--- start of Data shown ---

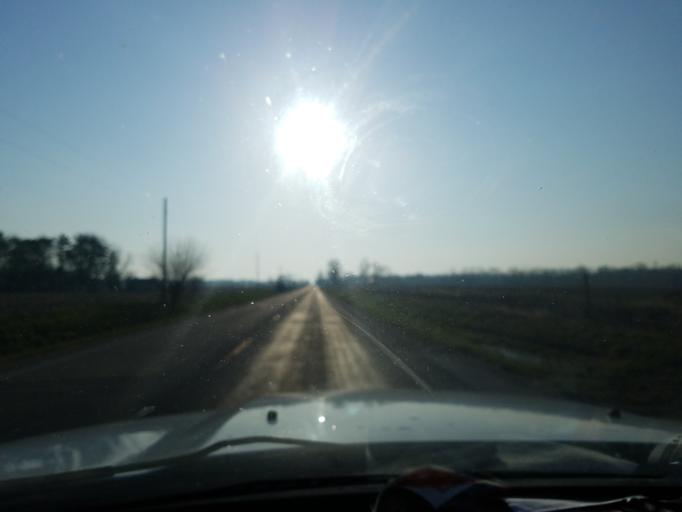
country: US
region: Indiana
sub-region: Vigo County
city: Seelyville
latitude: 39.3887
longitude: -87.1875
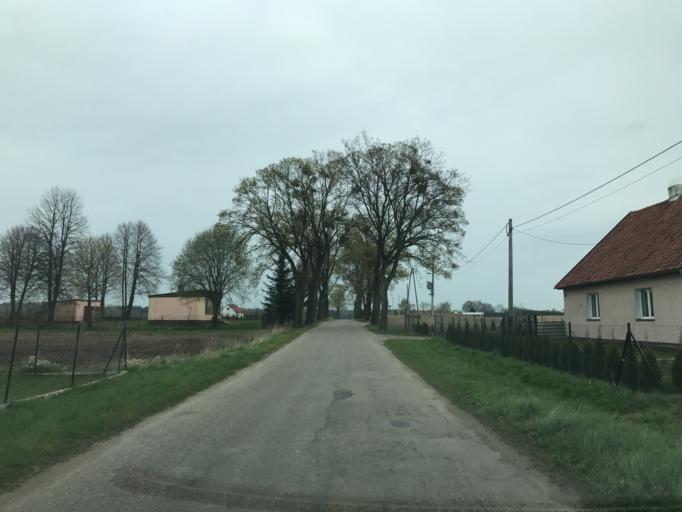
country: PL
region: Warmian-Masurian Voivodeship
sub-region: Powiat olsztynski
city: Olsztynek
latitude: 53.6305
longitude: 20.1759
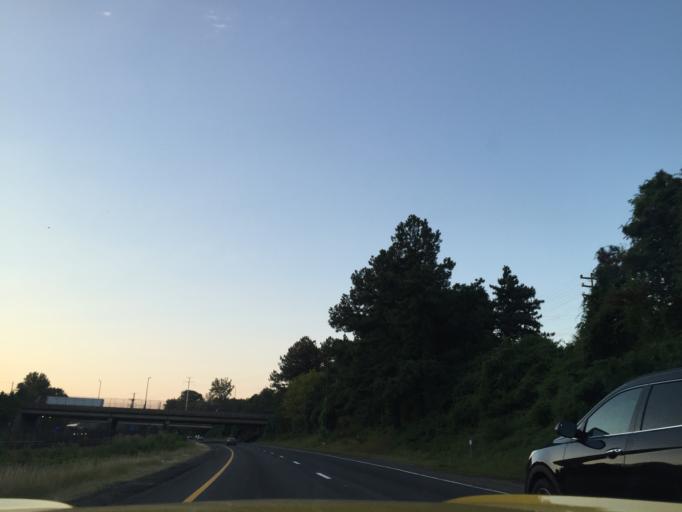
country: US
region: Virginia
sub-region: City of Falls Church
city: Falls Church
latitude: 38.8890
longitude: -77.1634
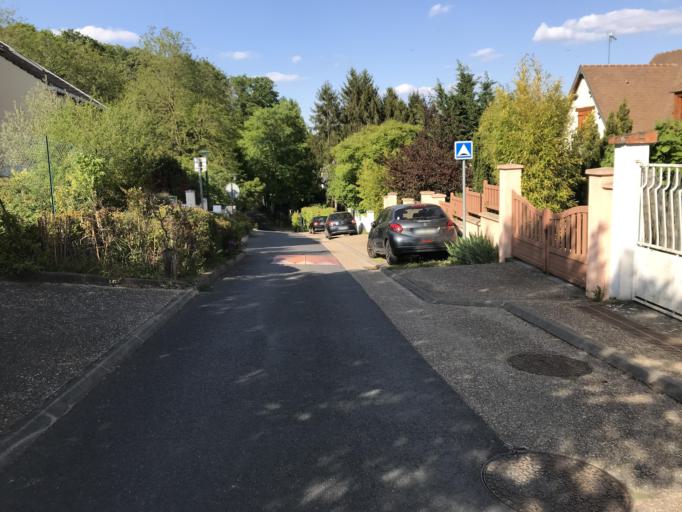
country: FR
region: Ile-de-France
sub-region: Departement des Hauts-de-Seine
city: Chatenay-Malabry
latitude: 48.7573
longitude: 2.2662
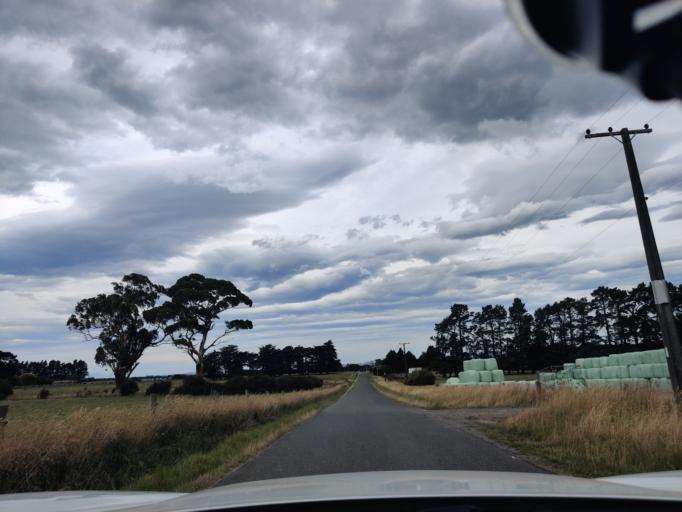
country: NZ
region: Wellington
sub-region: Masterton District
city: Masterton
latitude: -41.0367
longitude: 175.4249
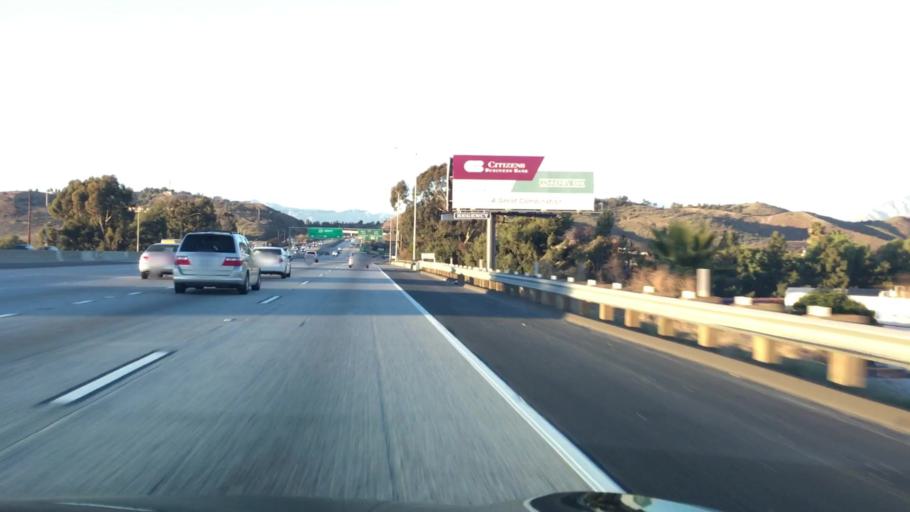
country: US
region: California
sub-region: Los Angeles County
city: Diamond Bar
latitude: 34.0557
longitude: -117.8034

--- end of Data shown ---

Copy the records above with every "sub-region" swapped for "district" and nothing else altered. Omit the pictures from your answer.

country: US
region: Indiana
district: Vigo County
city: Seelyville
latitude: 39.3887
longitude: -87.1875
country: PL
region: Warmian-Masurian Voivodeship
district: Powiat olsztynski
city: Olsztynek
latitude: 53.6305
longitude: 20.1759
country: US
region: Virginia
district: City of Falls Church
city: Falls Church
latitude: 38.8890
longitude: -77.1634
country: FR
region: Ile-de-France
district: Departement des Hauts-de-Seine
city: Chatenay-Malabry
latitude: 48.7573
longitude: 2.2662
country: NZ
region: Wellington
district: Masterton District
city: Masterton
latitude: -41.0367
longitude: 175.4249
country: US
region: California
district: Los Angeles County
city: Diamond Bar
latitude: 34.0557
longitude: -117.8034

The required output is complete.